演題は「富山のくすりの歴史と現状」でした。
久し振りに玄猿楼に行きましたが、以前と何ら変わることなく、閑静な山あいにある出湯であり、富山の奥座敷の風情を漂わせていました。
途中、みどりの一里塚駐車場に、富山藩第十代藩主、前田利保公の歌碑がありました。
「山田川、湯むらのさくら、咲にけり、ぬるる流れに、影をうつして」
平成8年3月、当時の山田村教育委員会が建立したものでありますが、利保公はよく湯治にこの地を訪れた藩主でしたが、特に薬草栽培に力を注いだ藩主で、薬業の祖、二代藩主正甫公と共に薬業発展に尽力された人物です。
さて、この会は昨年は福島県で開催されたそうですが、今年はやはり北陸新幹線が開業したこともあり、富山としたとのことでした。
参加者30名、診断薬メーカーで情報担当者教育の研修に関わっている方々です。
しかも、全員が県外の方々ばかりでした。当日は関東、東北の記録的な豪雨で心配されましたが予定道り開催されました。
そこで、県外の方々ばかりであり、本来の演題である「富山のくすりの歴史」等は事前に資料配布してありますので、約半分は富山のPRに時間をさきました。
例えば、越中立山を最初に日本中に発信したと思われるのは、越中の国守であり、万葉の歌人である大伴家持であること。万葉集に残した彼の歌は473首。うち越中国守時代に220首を詠み、多くが立山の雄大さや、神々しさを詠んでいる。
これらが、立山を国内に紹介した最初であろうと思う。また、その当時は日本海側が表日本であったのに、いつ頃から裏日本と呼ばれるようになったのか?私見を交えお話をしました。
万葉以後、越中の立山、加賀の白山、駿河の富士山が三霊山。信仰の山として国内に広く知られるようになってゆく。次いで幕末、駐日公使を務めた英国人アーネスト・サトウ(1843-1929)が幕末事情視察のため書記官時代の1867年(慶応3)年8月、軍艦で佐渡島から富山湾を通り、七尾へ向かう途中に立山を眺め、その折淡々とした表現で「約一万フイートの立山火山を中心とする越中の高い連峰がみえる」「一外交官の見た明治維新」と書いています。

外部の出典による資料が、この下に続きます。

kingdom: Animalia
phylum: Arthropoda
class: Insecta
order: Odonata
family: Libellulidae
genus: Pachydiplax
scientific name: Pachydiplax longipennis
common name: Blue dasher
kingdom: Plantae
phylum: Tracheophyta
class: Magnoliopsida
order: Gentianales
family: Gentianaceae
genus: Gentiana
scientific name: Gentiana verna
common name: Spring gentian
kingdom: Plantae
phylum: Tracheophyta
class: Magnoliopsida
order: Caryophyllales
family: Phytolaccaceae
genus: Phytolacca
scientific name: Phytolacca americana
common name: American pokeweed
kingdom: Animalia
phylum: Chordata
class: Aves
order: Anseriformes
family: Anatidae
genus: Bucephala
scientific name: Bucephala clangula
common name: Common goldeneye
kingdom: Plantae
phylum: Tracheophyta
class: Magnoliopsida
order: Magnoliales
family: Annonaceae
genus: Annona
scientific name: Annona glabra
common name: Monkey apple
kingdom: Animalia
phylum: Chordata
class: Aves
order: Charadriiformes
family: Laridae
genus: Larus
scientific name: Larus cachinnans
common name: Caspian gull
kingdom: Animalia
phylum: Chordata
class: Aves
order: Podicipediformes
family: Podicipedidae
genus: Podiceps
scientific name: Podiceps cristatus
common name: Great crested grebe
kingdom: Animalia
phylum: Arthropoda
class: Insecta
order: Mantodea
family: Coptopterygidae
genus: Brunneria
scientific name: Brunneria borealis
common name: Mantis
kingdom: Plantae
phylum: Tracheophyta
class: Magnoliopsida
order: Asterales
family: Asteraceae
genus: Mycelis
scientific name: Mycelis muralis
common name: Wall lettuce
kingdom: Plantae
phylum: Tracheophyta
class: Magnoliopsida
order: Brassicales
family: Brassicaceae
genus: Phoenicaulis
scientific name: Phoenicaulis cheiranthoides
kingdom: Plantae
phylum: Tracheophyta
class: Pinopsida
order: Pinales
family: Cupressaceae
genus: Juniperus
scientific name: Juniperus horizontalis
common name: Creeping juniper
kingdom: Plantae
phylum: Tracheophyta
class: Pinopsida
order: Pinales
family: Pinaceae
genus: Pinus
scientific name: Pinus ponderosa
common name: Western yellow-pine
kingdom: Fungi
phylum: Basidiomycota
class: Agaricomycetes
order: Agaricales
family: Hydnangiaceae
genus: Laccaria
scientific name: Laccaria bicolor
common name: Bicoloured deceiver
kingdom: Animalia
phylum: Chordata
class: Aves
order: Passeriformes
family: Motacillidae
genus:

立山、黒部アルペンルート、黒部峡谷の雄大なる大自然、世界遺産の合掌集落五箇山、ブリ、ほたるいか、白エビ等の多彩な食文化や蜃気楼など。
加えて、地方創生が叫ばれる昨今、YKKを始めとし、本社機能の一部を富山県に移す企業がでてくるなどを紹介しながら、それは単に税制上の恩典だけでなく、富山県ほど災害の少ない県はないことも大きな理由であることも力説しました
又、7世紀末、越前、越中、越後、を以って越の国が誕生しました。しかし、何故、越前と越中との間に加賀があるのか?
823年(弘仁14年)加賀の国誕生の経緯や越中の国成立過程の話などをしながら講演を終えました。